Met het oog op de verwezenlijking van het streven van de overeenkomstsluitende partijen om te komen tot een zo uniform mogelijke uitlegging van de bepalingen van de Overeenkomst en van die bepalingen van de communautaire wetgeving die in essentie in de Overeenkomst zijn overgenomen, handelt het Gemengd Comité van de EER overeenkomstig dit artikel.
2.
Het Gemengd Comité van de EER volgt nauwgezet de ontwikkeling van de jurisprudentie van het Hof van Justitie van de Europese Gemeenschappen en het in artikel 180, lid 2, bedoelde EVA-Hof.
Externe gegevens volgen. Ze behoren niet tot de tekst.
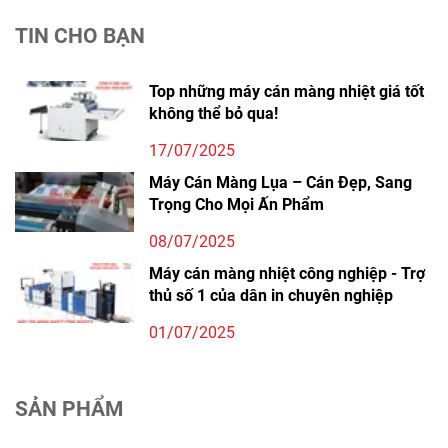
TIN CHO BẠN
Top những máy cán màng nhiệt giá tốt
không thể bỏ qua!
17/07/2025
Máy Cán Màng Lụa – Cán Đẹp, Sang
Trọng Cho Mọi Ấn Phẩm
08/07/2025
Máy cán màng nhiệt công nghiệp - Trợ
thủ số 1 của dân in chuyên nghiệp
01/07/2025
SẢN PHẨM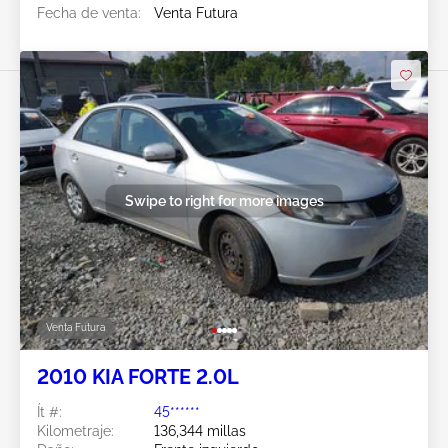
Fecha de venta:
Venta Futura
Swipe to right for more images
Venta Futura
2010 KIA FORTE 2.0L
Ít #:
45******
Kilometraje:
136,344 millas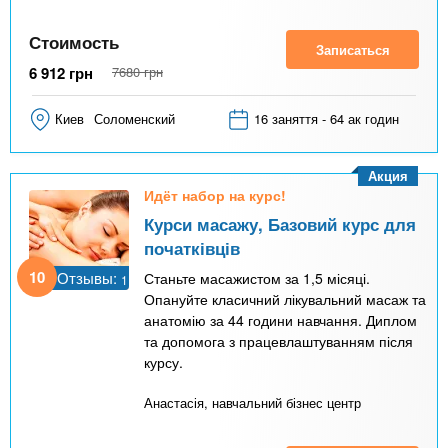
Стоимость
Записаться
6 912
грн
7680
грн
Киев
Соломенский
16 заняття - 64 ак годин
Акция
Идёт набор на курс!
Курси масажу, Базовий курс для
початківців
10
Отзывы:
Станьте масажистом за 1,5 місяці.
1
Опануйте класичний лікувальний масаж та
анатомію за 44 години навчання. Диплом
та допомога з працевлаштуванням після
курсу.
Анастасія, навчальний бізнес центр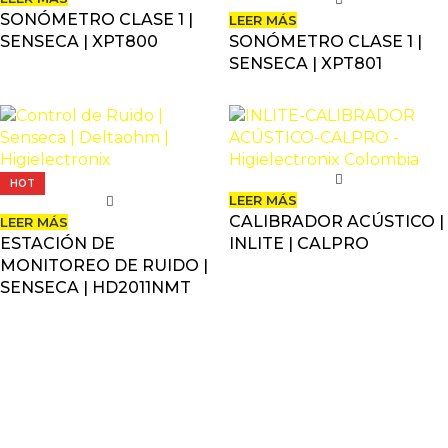
SONÓMETRO CLASE 1 |
LEER MÁS
SENSECA | XPT800
SONÓMETRO CLASE 1 |
SENSECA | XPT801
HOT
LEER MÁS
CALIBRADOR ACÚSTICO |
LEER MÁS
ESTACIÓN DE
INLITE | CALPRO
MONITOREO DE RUIDO |
SENSECA | HD2011NMT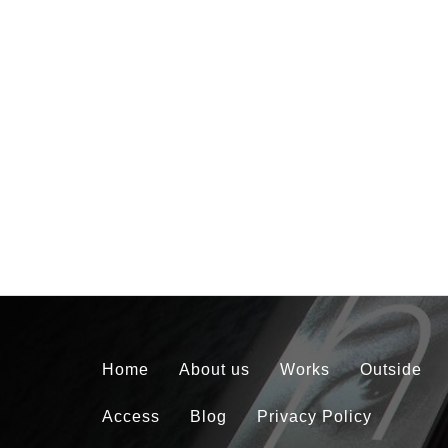
Home
About us
Works
Outside
Access
Blog
Privacy Policy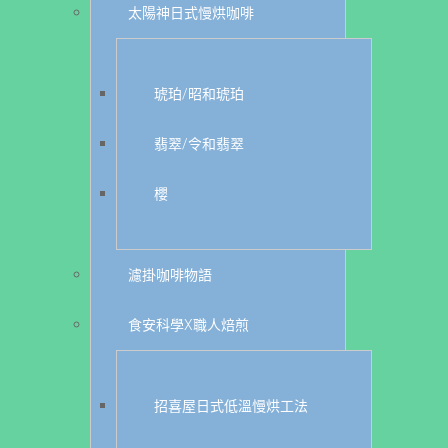
太陽神日式慢烘咖啡
琥珀/昭和琥珀
翡翠/令和翡翠
櫻
濾掛咖啡物語
食安科學X職人焙煎
招喜屋日式低溫慢烘工法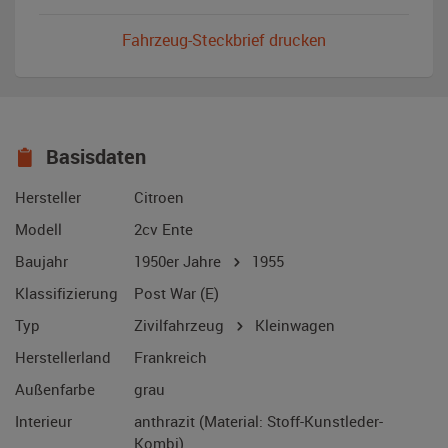
Fahrzeug-Steckbrief drucken
Basisdaten
Hersteller
Citroen
Modell
2cv Ente
Baujahr
1950er Jahre
1955
Klassifizierung
Post War (E)
Typ
Zivilfahrzeug
Kleinwagen
Herstellerland
Frankreich
Außenfarbe
grau
Interieur
anthrazit (Material: Stoff-Kunstleder-
Kombi)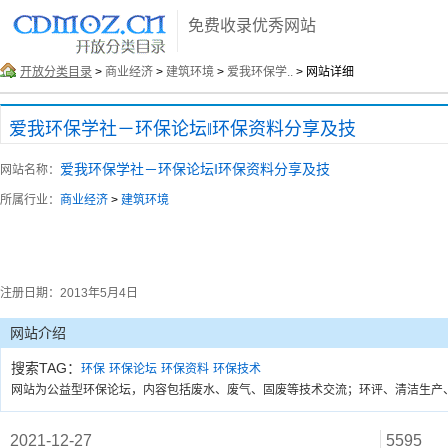
免费收录优秀网站
开放分类目录
>
商业经济
>
建筑环境
>
爱我环保学..
> 网站详细
爱我环保学社－环保论坛‖环保资料分享及技
爱我环保学社－环保论坛‖环保资料分享及技
网站名称：
所属行业：
商业经济
>
建筑环境
注册日期：
2013年5月4日
网站介绍
搜索TAG：
环保
环保论坛
环保资料
环保技术
网站为公益型环保论坛，内容包括废水、废气、固废等技术交流；环评、清洁生产
2021-12-27
5595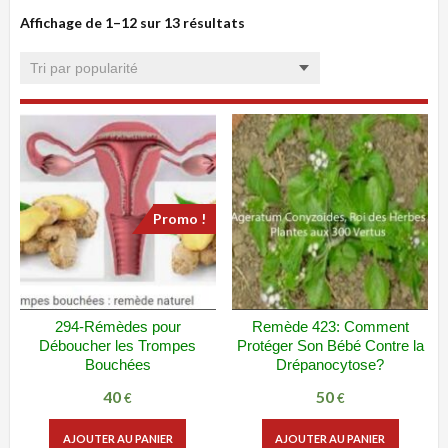
Affichage de 1–12 sur 13 résultats
Trié
par
popularité
Promo !
294-Rémèdes pour
Remède 423: Comment
ADD WISHLIST
VUE RAPIDE
ADD WISHLIST
VUE RAPIDE
Déboucher les Trompes
Protéger Son Bébé Contre la
Bouchées
Drépanocytose?
40
50
Le
Le
€
€
prix
prix
AJOUTER AU PANIER
AJOUTER AU PANIER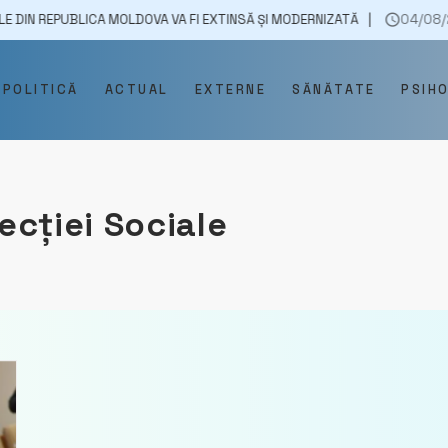
PUBLICA MOLDOVA VA FI EXTINSĂ ȘI MODERNIZATĂ
04/08/2025
S
POLITICĂ
ACTUAL
EXTERNE
SĂNĂTATE
PSIH
ecției Sociale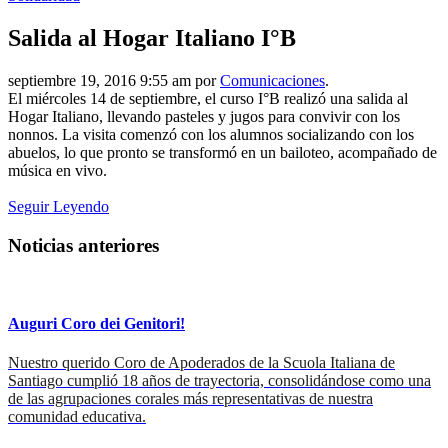
Salida al Hogar Italiano I°B
septiembre 19, 2016 9:55 am por
Comunicaciones
.
El miércoles 14 de septiembre, el curso I°B realizó una salida al
Hogar Italiano, llevando pasteles y jugos para convivir con los
nonnos. La visita comenzó con los alumnos socializando con los
abuelos, lo que pronto se transformó en un bailoteo, acompañado de
música en vivo.
Seguir Leyendo
Noticias anteriores
Auguri Coro dei Genitori!
Nuestro querido Coro de Apoderados de la Scuola Italiana de
Santiago cumplió 18 años de trayectoria, consolidándose como una
de las agrupaciones corales más representativas de nuestra
comunidad educativa.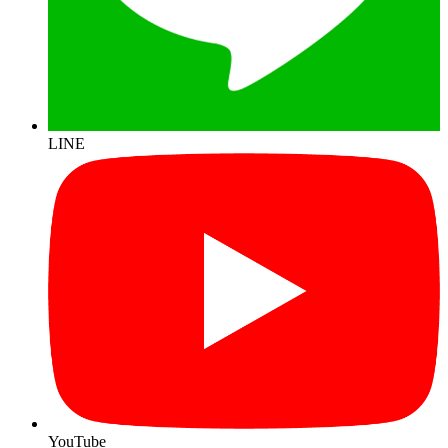
LINE
YouTube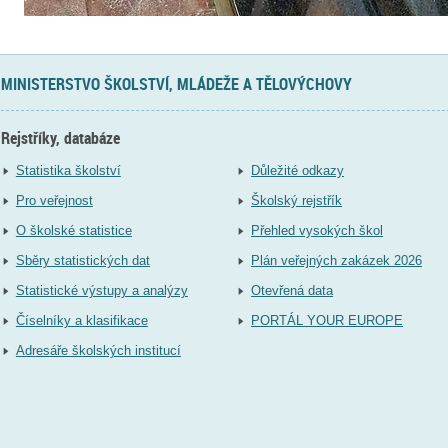
MINISTERSTVO ŠKOLSTVÍ, MLÁDEŽE A TĚLOVÝCHOVY
Rejstříky, databáze
Statistika školství
Důležité odkazy
Pro veřejnost
Školský rejstřík
O školské statistice
Přehled vysokých škol
Sběry statistických dat
Plán veřejných zakázek 2026
Statistické výstupy a analýzy
Otevřená data
Číselníky a klasifikace
PORTÁL YOUR EUROPE
Adresáře školských institucí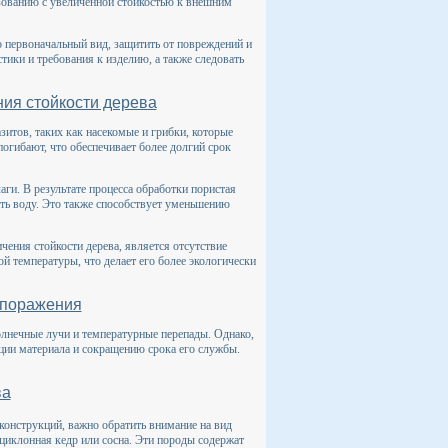
ьзованию с увеличенной стойкостью к внешним
 первоначальный вид, защитить от повреждений и
тики и требования к изделию, а также следовать
ия стойкости дерева
итов, таких как насекомые и грибки, которые
огибают, что обеспечивает более долгий срок
ги. В результате процесса обработки пористая
ать воду. Это также способствует уменьшению
ения стойкости дерева, является отсутствие
й температуры, что делает его более экологически
 поражения
лнечные лучи и температурные перепады. Однако,
ации материала и сокращению срока его службы.
ва
конструкций, важно обратить внимание на вид
 циклонная кедр или сосна. Эти породы содержат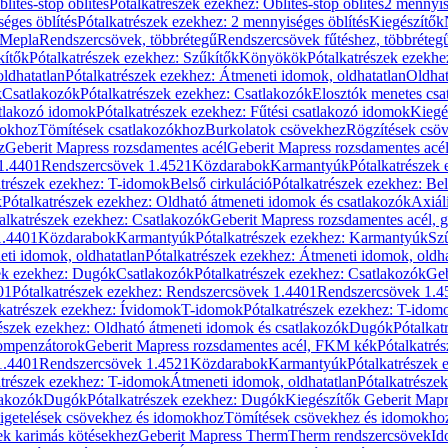
blítés-stop öblítés
Pótalkatrészek ezekhez: Öblítés-stop öblítés
2 mennyis
éges öblítés
Pótalkatrészek ezekhez: 2 mennyiséges öblítés
Kiegészítők
 Mepla
Rendszercsövek, többrétegű
Rendszercsövek fűtéshez, többréteg
kítők
Pótalkatrészek ezekhez: Szűkítők
Könyökök
Pótalkatrészek ezekh
ldhatatlan
Pótalkatrészek ezekhez: Átmeneti idomok, oldhatatlan
Oldhat
k
Csatlakozók
Pótalkatrészek ezekhez: Csatlakozók
Elosztók menetes csa
atlakozó idomok
Pótalkatrészek ezekhez: Fűtési csatlakozó idomok
Kiegé
mokhoz
Tömítések csatlakozókhoz
Burkolatok csövekhez
Rögzítések csö
z
Geberit Mapress rozsdamentes acél
Geberit Mapress rozsdamentes acé
 1.4401
Rendszercsövek 1.4521
Közdarabok
Karmantyúk
Pótalkatrészek
atrészek ezekhez: T-idomok
Belső cirkuláció
Pótalkatrészek ezekhez: Bel
k
Pótalkatrészek ezekhez: Oldható átmeneti idomok és csatlakozók
Axiál
alkatrészek ezekhez: Csatlakozók
Geberit Mapress rozsdamentes acél, 
1.4401
Közdarabok
Karmantyúk
Pótalkatrészek ezekhez: Karmantyúk
Sz
ti idomok, oldhatatlan
Pótalkatrészek ezekhez: Átmeneti idomok, oldha
ek ezekhez: Dugók
Csatlakozók
Pótalkatrészek ezekhez: Csatlakozók
Geb
01
Pótalkatrészek ezekhez: Rendszercsövek 1.4401
Rendszercsövek 1.4
katrészek ezekhez: Ívidomok
T-idomok
Pótalkatrészek ezekhez: T-idom
észek ezekhez: Oldható átmeneti idomok és csatlakozók
Dugók
Pótalkat
kompenzátorok
Geberit Mapress rozsdamentes acél, FKM kék
Pótalkatré
1.4401
Rendszercsövek 1.4521
Közdarabok
Karmantyúk
Pótalkatrészek
atrészek ezekhez: T-idomok
Átmeneti idomok, oldhatatlan
Pótalkatrésze
lakozók
Dugók
Pótalkatrészek ezekhez: Dugók
Kiegészítők Geberit Mapr
igetelések csövekhez és idomokhoz
Tömítések csövekhez és idomokho
ek karimás kötésekhez
Geberit Mapress Therm
Therm rendszercsövek
Id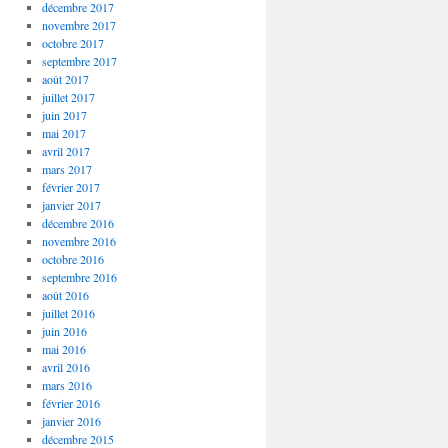
décembre 2017
novembre 2017
octobre 2017
septembre 2017
août 2017
juillet 2017
juin 2017
mai 2017
avril 2017
mars 2017
février 2017
janvier 2017
décembre 2016
novembre 2016
octobre 2016
septembre 2016
août 2016
juillet 2016
juin 2016
mai 2016
avril 2016
mars 2016
février 2016
janvier 2016
décembre 2015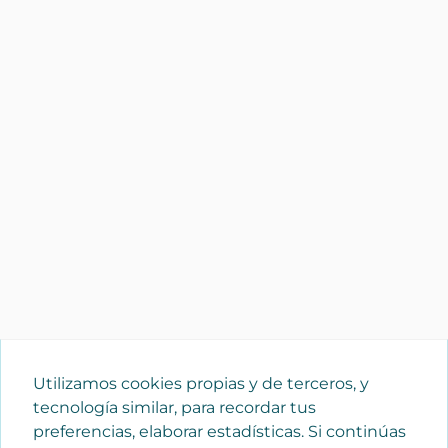
Utilizamos cookies propias y de terceros, y
tecnología similar, para recordar tus
preferencias, elaborar estadísticas. Si continúas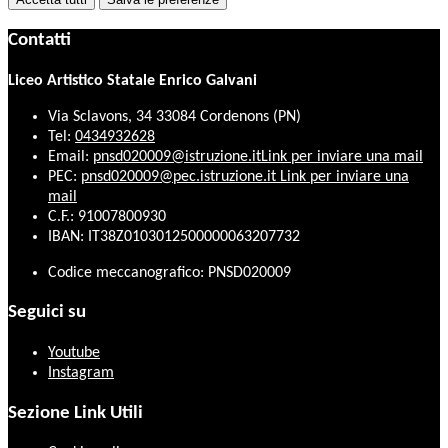
Contatti
Liceo Artistico Statale Enrico Galvani
Via Sclavons, 34 33084 Cordenons (PN)
Tel:
0434932628
Email:
pnsd020009@istruzione.it
Link per inviare una mail
PEC:
pnsd020009@pec.istruzione.it
Link per inviare una
mail
C.F.: 91007800930
IBAN: IT38Z0103012500000063207732
Codice meccanografico: PNSD020009
Seguici su
Youtube
Instagram
Sezione Link Utili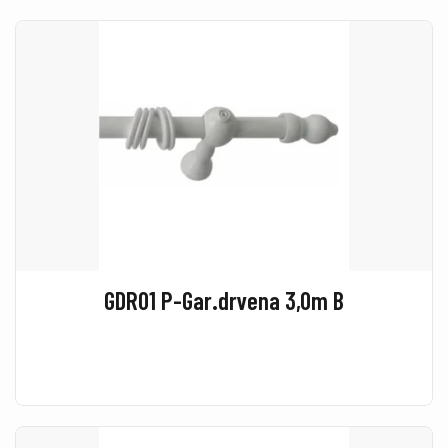
GDR01 P-Gar.drvena 3,0m B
Daartoe worden de arresten van beide hoven ter kennis gebracht van het Gemengd Comité van de EER, dat het nodige doet om de homogene uitlegging van de overeenkomst te handhaven.
3.
Is het Gemengd Comité van de EER, binnen twee maanden nadat het in kennis is gesteld van een verschil in jurisprudentie van beide hoven, er niet in geslaagd de homogene uitlegging van de Overeenkomst te handhaven, dan kunnen de procedures van artikel 111 worden toegepast.